Une parabole de l’anthropocène et un chemin pour en sortir
Un. Un personnage important, souriant, pose une assiette de 10 kg de merde sur la table du citoyen : bon appétit ! Un personnage important déclare aux médias qu’il va proposer un nouveau projet. Ce sera une solution novatrice et positive pour résoudre un problème au nom du bien public. La solution a été longuement élaborée, répond aux plus hauts standards, et s’inscrit dans une dynamique de progrès.
Deux. Le citoyen le regarde éberlué : ça va pas ? Le hic, c’est que les citoyens n’y croient pas : la solution en question n’en est pas une, ses conséquences sont négatives pour la nature et les gens, les doutes sont nombreux, seule une petite partie des enjeux sont abordés, personne n’a été consulté. Hop, pétition, facebook, manif, panneaux. C’est non !
Trois. Le personnage important, toujours souriant : c’est bon pour vous et pour vos concitoyens. Le personnage important explique que ceux qui se plaignent sont une minorité de gens qui ne pensent qu’à eux, des nimby, des bobos, des grincheux, que l’on ne va tout de même pas arrêter le progrès, que cette agressivité témoigne d’un trouble problématique à l’autorité démocratique, que le financement est déjà prévu, et que ceux qui ne sont pas contents peuvent toujours se présenter aux élections, hahaha ! Le personnage important ajoute que le projet a reçu l’aval d’un comité scientifique, que les autorisations vont être obtenues puisque c’est son copain qui les donne et qu’il est d’accord, et que les effets positifs du projet sont incontournables.

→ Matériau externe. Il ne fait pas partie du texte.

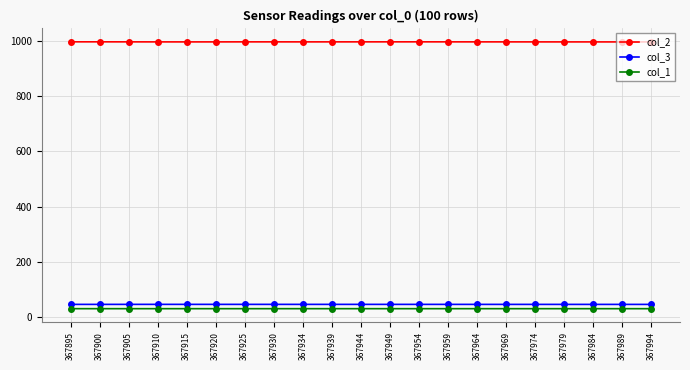

What is the spread (max minus min) of values at 367989?

966.3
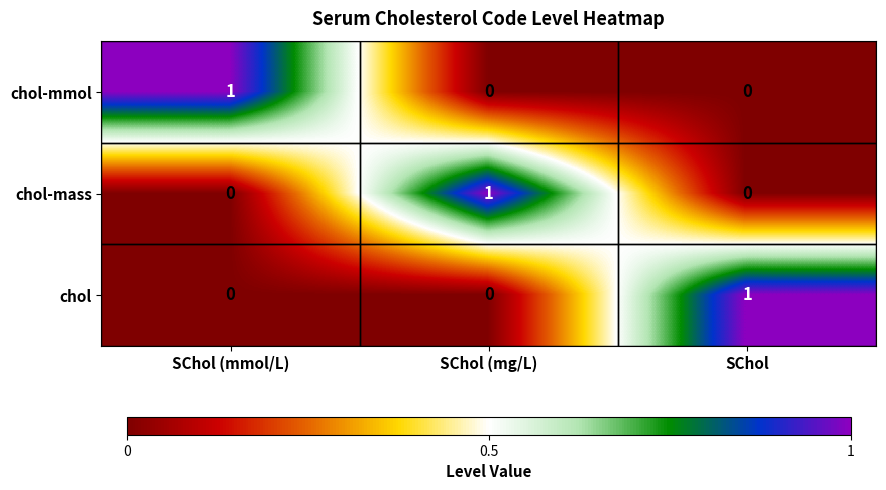

Count the chol values in the range 0 to 1.

3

Quatre. Le personnage important ouvre un tout petit peu les yeux et déclare d’un ton pénétré : nous pouvons en discuter. Le personnage important ajoute ensuite que dans sa magnanimité, il accepte une concertation avec les citoyens pour les écouter, comme le prévoit la démocratie.
Cinq. Le citoyen déclare poliment que ça fait tout de même peut-être un peu trop de merde, mais qu’il veut bien lui aussi en discuter. Les citoyens sont réunis dans quelques salles où on leur explique pourquoi le projet est une solution novatrice et positive de progrès pour le bien commun. Ils s’expriment et émettent des réserves, mais ils assurent qu’ils veulent sortir de l’esprit de confrontation et construire avec le personnage important des solutions encore meilleures.

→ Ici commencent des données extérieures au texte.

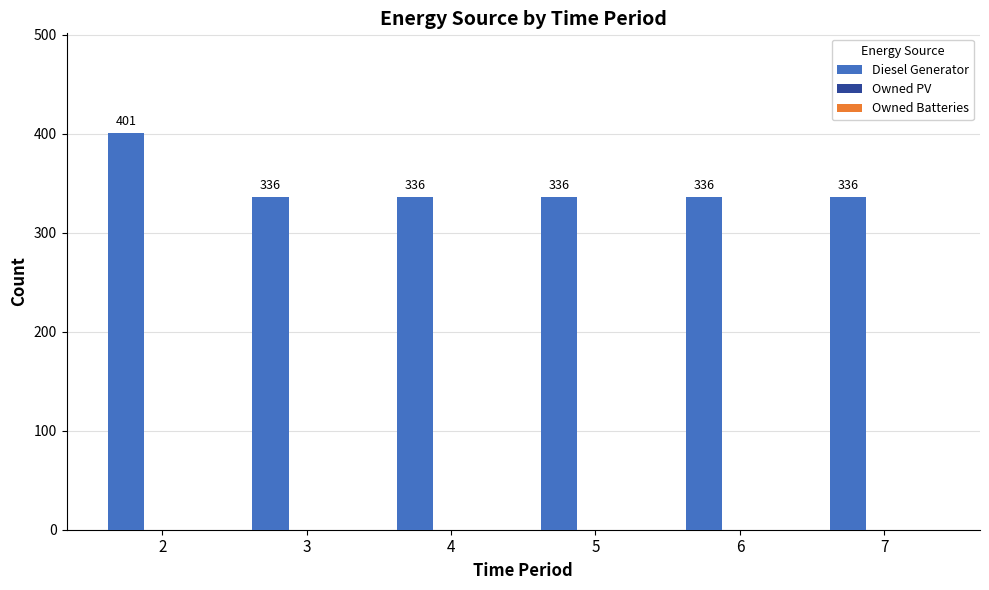

What is the difference between the maximum and minimum values?

65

Six. Le personnage important retire la moitié du caca, rend l’assiette pleine de 5 kg de merde et déclare d’un air magnanime : vous avez été entendu. Le personnage important modifie quelques points de son projet. En cas de contestation forte, il est même capable de le revoir de manière relativement significative, l’important n’est pas-il pas de créer une solution novatrice pour le progrès de tous ?
Sept. Le citoyen passe à table, avec le sourire. Le citoyen, heureux d’avoir été entendu, déclare aux médias que grâce à sa mobilisation, une solution réellement novatrice et positive a pu être trouvée, qu’il faut savoir faire des compromis et sortir de l’esprit de confrontation, et que la démocratie a vaincu.
Huit. Son enfant jette l’assiette à terre. L’enfant du citoyen entre à ce moment-là dans la pièce et jette l’assiette à terre en déclarant calmement à son parent “n’accepte pas cette lâcheté, tu me ferais honte”, et au personnage important “rentrez chez vous, vous n’êtes pas digne de parler pour nous”.
Moralité : en misant sur son apparence de légitimité et la peur du conflit des citoyens, le pouvoir productiviste remplit le monde de merde. Nous pouvons arrêter d’accepter d’en manger. Nous pouvons établir un rapport de force non-violent avec les pourvoyeurs de caca : ils n’ont pas de légitimité pour imposer leur désastre, nous sommes assez nombreux pour les empêcher de tout défaire.
Retrouvons collectivement le sourire.